Without being too boastful, we like to think we succeeded beyond our most fervent hopes. When you look past a resume and ask people to talk about the core values of the state—and how those values inform their professional lives and personal views—the steady recitation of certain traits begins to form something like a mantra, one you won’t hear repeated quite the same way in other locales.
Gen. Deborah Rose, who has since retired from her position in the Kansas Adjutant General’s office, touched on an oft-repeated theme last year: “I love Kansas; I wouldn’t live anywhere else. It’s the people of Kansas, the Midwestern hospitality,” she said.

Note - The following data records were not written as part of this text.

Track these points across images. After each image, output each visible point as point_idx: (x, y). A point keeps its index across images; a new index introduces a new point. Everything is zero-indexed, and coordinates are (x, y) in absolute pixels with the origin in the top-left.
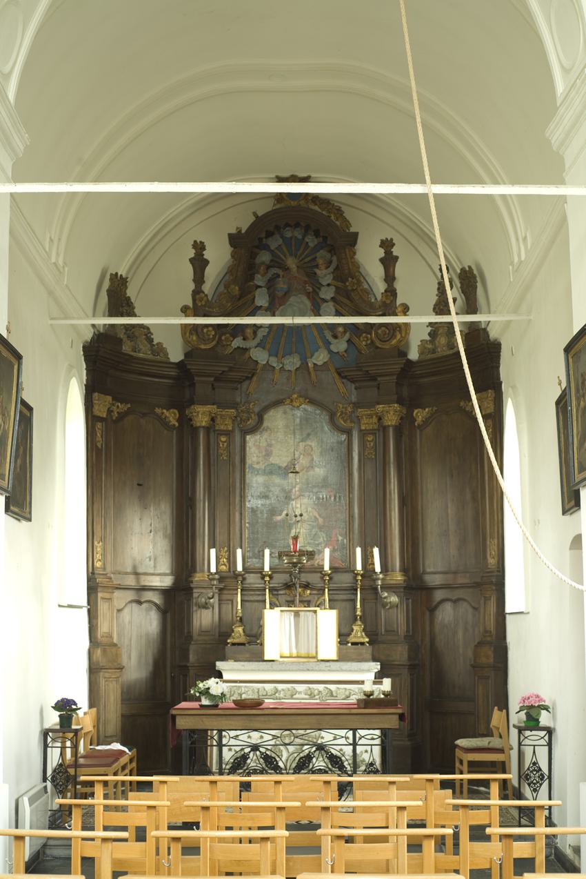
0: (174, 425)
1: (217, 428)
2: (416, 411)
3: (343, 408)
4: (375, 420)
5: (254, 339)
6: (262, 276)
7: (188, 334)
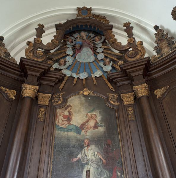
0: (12, 98)
1: (39, 103)
2: (155, 92)
3: (112, 95)
4: (132, 98)
5: (64, 65)
6: (71, 43)
7: (28, 53)
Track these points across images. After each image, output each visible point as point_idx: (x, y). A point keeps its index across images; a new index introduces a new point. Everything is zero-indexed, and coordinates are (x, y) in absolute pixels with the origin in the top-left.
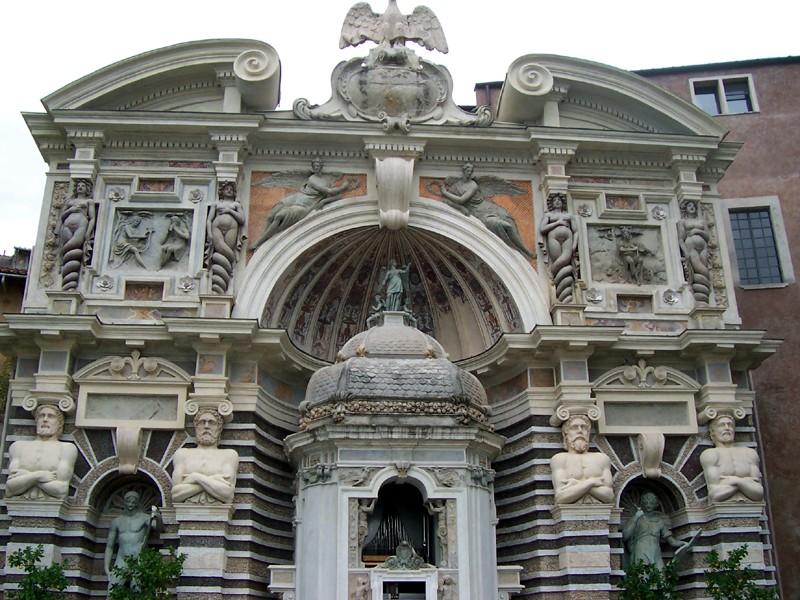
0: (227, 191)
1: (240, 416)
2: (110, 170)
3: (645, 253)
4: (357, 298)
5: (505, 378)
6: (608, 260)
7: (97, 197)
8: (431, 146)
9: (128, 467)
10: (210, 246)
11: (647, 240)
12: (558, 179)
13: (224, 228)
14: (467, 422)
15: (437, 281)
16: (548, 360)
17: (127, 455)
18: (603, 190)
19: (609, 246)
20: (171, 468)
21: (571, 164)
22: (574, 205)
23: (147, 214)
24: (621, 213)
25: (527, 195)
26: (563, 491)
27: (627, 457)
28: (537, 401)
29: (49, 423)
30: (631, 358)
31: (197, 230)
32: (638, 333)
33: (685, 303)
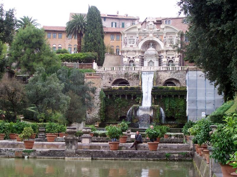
0: (137, 38)
1: (139, 56)
2: (128, 36)
3: (173, 41)
4: (149, 44)
5: (160, 52)
6: (169, 42)
8: (154, 33)
9: (131, 60)
11: (173, 40)
12: (165, 35)
14: (156, 56)
16: (163, 51)
18: (169, 36)
19: (169, 41)
21: (166, 34)
23: (131, 39)
24: (171, 38)
25: (163, 36)
26: (163, 61)
29: (125, 57)
30: (170, 51)
31: (135, 41)
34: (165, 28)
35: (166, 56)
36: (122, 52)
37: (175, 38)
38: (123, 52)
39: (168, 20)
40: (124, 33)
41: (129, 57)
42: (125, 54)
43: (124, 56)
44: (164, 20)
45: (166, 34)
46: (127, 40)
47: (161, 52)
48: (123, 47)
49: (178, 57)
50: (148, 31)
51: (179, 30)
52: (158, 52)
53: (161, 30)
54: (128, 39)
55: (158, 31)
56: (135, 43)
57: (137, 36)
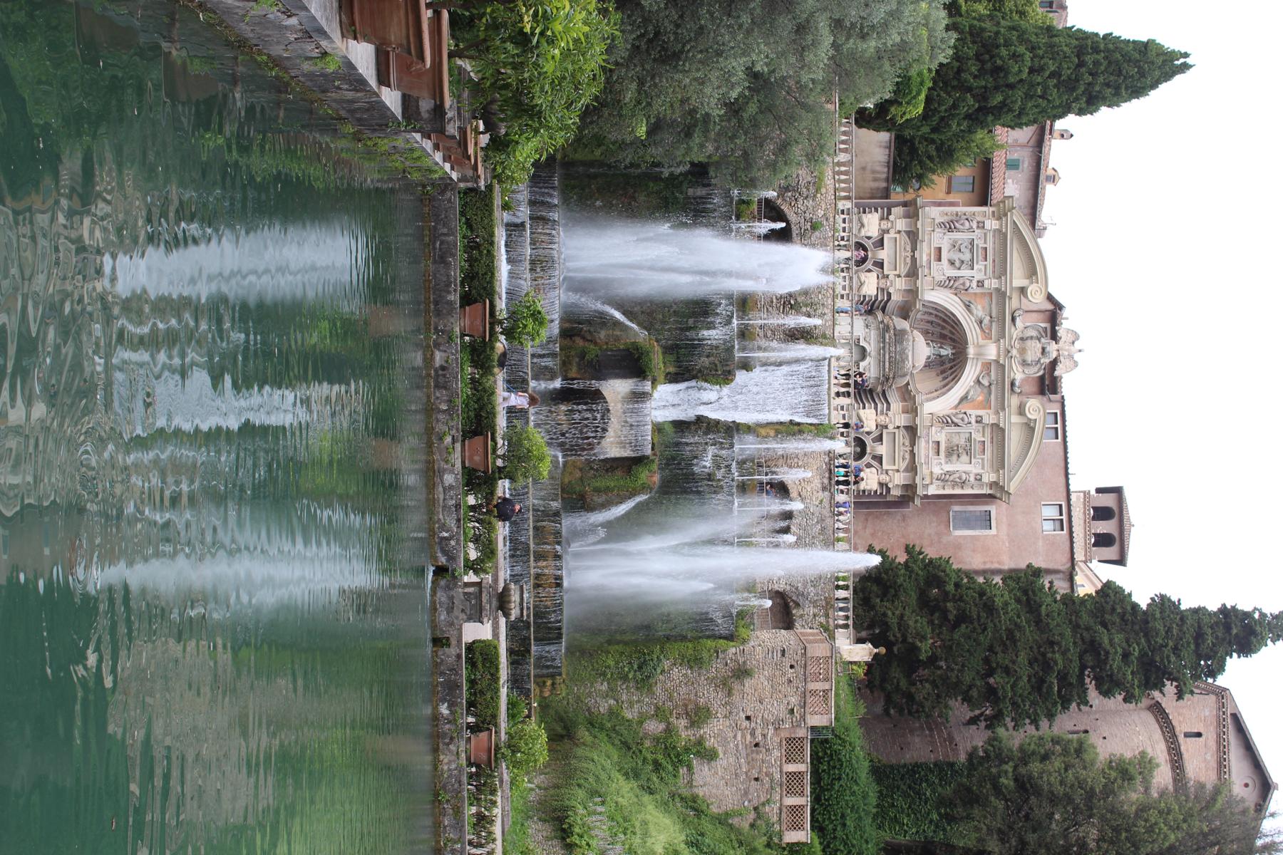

But she also saw something more, something that goes to the heart of what makes Kansas a great place to do business or raise a family: “The collaborative thinking that we have in Kansas,” Rose said, was a defining characteristic of the state. We heard that over and over not just last year, but with the 2012 version of 50 Kansans You Know. “I firmly believe that we are the most collaborative state in the nation,” Rose told us. “We do things not for someone to receive credit; we couldn’t care less about the credit—we just we want our state to be the best.”
Something else we learned: Kansas has highly accomplished individuals almost anywhere you turn. Of the 100 people recognized so far, we’ve been able to spotlight people from nearly 20 sectors. Among them are public officials, retailing and restaurant operations, manufacturing, energy, technology, transportation, hospitality, communication—they literally come from every walk of life.
And not just from the major metropolitan areas of Kansas City, Wichita or Topeka, either: nearly half those recognized to date come from smaller communities, ranging from tiny burgs like Cawker City and Horton to college towns like Lawrence, Manhattan and Pittsburg.
How do people achieve so much across such a great expanse? Maybe the best explanation for that was offered by Wichita’s Jill Docking, who suggested that the state’s social structure had unlimited opportunity hard-coded into it: “I think what’s unique about being a Kansan,” she said, “is that it’s a state small enough that individuals can really have a significant impact” in their respective communities.
Opportunity, then, combined with the right values, gets you here: To 50 Kansans You Should Know.